■ DATA ■
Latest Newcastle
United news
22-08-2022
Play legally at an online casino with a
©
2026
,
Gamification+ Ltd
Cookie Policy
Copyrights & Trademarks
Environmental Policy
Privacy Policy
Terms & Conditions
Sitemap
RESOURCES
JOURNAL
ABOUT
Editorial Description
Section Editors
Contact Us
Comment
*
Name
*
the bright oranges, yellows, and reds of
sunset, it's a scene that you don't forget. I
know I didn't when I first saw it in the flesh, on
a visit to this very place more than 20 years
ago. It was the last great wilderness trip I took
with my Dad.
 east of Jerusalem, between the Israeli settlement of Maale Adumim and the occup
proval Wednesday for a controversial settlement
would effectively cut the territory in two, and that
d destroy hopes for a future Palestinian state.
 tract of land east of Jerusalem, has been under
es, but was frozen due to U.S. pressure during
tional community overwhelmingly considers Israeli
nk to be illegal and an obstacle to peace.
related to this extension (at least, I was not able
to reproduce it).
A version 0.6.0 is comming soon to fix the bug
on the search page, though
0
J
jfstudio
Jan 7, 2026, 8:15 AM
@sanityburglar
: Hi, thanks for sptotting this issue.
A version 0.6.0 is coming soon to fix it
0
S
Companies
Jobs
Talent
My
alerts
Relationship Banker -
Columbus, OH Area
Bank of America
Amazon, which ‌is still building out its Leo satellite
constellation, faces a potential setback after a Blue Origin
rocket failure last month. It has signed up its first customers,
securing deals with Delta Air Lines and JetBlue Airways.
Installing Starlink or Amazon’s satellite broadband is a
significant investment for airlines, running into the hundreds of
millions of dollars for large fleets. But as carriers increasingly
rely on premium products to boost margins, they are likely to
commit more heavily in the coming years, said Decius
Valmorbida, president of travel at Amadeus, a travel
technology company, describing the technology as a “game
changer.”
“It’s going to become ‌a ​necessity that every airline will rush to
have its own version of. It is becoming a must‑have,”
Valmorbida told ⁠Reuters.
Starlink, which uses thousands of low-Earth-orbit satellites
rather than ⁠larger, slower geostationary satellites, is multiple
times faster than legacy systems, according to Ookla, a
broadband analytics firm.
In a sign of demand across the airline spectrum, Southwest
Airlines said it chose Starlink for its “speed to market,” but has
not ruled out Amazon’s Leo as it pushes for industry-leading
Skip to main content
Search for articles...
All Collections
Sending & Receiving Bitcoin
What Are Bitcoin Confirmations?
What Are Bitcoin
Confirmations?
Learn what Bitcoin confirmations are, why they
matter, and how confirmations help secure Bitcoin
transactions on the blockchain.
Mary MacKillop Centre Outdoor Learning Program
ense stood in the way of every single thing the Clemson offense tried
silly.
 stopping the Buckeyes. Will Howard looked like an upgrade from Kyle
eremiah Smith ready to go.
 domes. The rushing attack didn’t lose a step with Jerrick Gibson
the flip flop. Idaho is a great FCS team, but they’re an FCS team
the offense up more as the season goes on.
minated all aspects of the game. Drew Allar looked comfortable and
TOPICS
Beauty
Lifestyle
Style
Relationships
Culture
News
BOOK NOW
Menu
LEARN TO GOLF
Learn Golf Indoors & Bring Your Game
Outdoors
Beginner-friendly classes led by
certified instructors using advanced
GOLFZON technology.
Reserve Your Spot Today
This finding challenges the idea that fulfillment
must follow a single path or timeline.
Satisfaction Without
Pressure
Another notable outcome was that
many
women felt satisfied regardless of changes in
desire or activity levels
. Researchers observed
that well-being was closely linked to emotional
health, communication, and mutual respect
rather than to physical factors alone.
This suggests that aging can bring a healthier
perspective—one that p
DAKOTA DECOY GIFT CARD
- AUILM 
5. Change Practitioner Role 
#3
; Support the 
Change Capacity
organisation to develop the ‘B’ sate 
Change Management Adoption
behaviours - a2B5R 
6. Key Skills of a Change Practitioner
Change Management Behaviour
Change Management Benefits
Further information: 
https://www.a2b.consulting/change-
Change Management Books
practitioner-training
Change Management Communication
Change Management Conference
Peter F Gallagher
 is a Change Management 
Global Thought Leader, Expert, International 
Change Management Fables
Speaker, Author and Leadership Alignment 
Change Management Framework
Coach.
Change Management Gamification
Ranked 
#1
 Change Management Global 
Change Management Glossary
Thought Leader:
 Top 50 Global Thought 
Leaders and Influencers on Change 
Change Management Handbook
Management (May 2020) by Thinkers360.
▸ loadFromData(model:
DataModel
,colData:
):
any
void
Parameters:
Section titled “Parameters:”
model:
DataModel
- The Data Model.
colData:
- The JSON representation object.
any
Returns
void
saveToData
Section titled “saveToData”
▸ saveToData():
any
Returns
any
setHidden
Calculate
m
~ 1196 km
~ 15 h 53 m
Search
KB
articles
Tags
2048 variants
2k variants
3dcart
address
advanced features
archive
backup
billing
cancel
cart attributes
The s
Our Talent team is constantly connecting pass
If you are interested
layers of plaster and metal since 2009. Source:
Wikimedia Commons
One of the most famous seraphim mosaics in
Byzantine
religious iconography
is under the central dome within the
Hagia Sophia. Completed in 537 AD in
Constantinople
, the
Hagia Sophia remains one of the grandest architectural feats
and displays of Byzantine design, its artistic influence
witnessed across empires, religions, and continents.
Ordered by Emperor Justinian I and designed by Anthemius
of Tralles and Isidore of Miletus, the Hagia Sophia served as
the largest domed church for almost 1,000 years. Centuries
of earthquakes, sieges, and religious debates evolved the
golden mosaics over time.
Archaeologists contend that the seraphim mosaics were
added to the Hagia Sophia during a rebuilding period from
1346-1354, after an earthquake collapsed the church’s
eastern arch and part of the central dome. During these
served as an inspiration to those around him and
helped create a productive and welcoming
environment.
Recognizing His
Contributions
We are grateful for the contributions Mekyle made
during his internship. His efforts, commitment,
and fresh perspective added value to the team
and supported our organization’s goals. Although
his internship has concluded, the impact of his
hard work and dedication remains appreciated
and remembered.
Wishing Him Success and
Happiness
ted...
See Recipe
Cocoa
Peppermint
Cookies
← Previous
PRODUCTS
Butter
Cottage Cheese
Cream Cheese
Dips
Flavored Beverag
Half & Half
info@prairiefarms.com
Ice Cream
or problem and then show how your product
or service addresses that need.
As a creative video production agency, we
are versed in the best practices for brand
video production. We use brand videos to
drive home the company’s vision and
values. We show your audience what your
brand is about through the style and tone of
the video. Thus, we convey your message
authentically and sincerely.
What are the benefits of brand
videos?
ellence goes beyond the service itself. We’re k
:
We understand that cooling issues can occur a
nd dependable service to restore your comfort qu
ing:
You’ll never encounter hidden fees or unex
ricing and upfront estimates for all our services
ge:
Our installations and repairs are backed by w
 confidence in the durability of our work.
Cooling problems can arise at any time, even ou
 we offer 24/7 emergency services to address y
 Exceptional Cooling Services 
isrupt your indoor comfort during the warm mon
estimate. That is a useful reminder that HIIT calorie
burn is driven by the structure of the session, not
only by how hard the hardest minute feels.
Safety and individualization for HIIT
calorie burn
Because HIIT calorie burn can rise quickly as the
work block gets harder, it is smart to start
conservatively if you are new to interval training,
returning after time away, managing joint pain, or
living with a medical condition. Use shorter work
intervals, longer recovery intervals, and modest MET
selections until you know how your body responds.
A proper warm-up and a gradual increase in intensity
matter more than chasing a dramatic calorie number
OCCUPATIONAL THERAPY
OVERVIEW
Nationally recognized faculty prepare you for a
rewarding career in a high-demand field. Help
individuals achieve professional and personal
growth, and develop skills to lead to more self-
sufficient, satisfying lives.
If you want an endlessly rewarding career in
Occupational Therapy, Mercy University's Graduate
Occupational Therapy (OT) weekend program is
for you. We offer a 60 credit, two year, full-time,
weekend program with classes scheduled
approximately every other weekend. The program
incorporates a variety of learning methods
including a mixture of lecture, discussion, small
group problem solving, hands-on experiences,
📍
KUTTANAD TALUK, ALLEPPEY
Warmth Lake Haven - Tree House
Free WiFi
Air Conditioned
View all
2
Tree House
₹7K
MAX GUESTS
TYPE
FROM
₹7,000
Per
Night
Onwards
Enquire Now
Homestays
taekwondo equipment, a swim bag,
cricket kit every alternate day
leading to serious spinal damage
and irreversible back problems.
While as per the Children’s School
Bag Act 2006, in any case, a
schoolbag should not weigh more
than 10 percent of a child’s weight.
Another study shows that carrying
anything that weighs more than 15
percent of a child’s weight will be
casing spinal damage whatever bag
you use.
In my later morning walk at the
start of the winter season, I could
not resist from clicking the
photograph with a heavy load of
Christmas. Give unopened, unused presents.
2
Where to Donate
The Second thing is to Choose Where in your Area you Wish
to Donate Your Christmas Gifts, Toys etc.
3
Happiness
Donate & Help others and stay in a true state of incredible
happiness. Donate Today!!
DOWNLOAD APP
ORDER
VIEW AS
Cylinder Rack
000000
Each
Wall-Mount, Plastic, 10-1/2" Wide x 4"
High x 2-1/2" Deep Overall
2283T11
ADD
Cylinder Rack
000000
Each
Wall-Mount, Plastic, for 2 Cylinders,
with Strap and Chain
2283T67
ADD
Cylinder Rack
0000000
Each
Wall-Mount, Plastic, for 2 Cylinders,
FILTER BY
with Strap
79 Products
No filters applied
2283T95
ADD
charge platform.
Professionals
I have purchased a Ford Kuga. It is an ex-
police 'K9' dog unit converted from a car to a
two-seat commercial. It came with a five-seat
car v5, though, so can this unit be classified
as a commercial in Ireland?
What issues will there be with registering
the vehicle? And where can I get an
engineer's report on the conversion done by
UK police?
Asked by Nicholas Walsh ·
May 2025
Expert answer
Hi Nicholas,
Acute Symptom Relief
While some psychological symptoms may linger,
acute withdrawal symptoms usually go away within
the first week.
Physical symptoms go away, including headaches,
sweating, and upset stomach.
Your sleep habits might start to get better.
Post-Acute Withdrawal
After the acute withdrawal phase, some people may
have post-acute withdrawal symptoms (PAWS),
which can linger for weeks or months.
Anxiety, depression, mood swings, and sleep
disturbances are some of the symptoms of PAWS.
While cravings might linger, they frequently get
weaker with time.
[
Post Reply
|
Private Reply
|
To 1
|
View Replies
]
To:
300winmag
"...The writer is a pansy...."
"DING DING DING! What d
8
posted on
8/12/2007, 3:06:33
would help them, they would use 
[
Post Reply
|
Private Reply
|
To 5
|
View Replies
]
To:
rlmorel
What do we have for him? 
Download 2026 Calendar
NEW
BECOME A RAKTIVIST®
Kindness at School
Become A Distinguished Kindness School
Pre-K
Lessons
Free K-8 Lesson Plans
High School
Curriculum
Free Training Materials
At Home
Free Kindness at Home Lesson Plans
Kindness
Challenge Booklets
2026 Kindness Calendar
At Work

■ WORK TO BE COMPLETED ■
Taking the records from the top, repeat each line exactly until you have repeated the line that contains "to reproduce it).".

■ RESPONSE BOX ■
Latest Newcastle
United news
22-08-2022
Play legally at an online casino with a
©
2026
,
Gamification+ Ltd
Cookie Policy
Copyrights & Trademarks
Environmental Policy
Privacy Policy
Terms & Conditions
Sitemap
RESOURCES
JOURNAL
ABOUT
Editorial Description
Section Editors
Contact Us
Comment
*
Name
*
the bright oranges, yellows, and reds of
sunset, it's a scene that you don't forget. I
know I didn't when I first saw it in the flesh, on
a visit to this very place more than 20 years
ago. It was the last great wilderness trip I took
with my Dad.
 east of Jerusalem, between the Israeli settlement of Maale Adumim and the occup
proval Wednesday for a controversial settlement
would effectively cut the territory in two, and that
d destroy hopes for a future Palestinian state.
 tract of land east of Jerusalem, has been under
es, but was frozen due to U.S. pressure during
tional community overwhelmingly considers Israeli
nk to be illegal and an obstacle to peace.
related to this extension (at least, I was not able
to reproduce it).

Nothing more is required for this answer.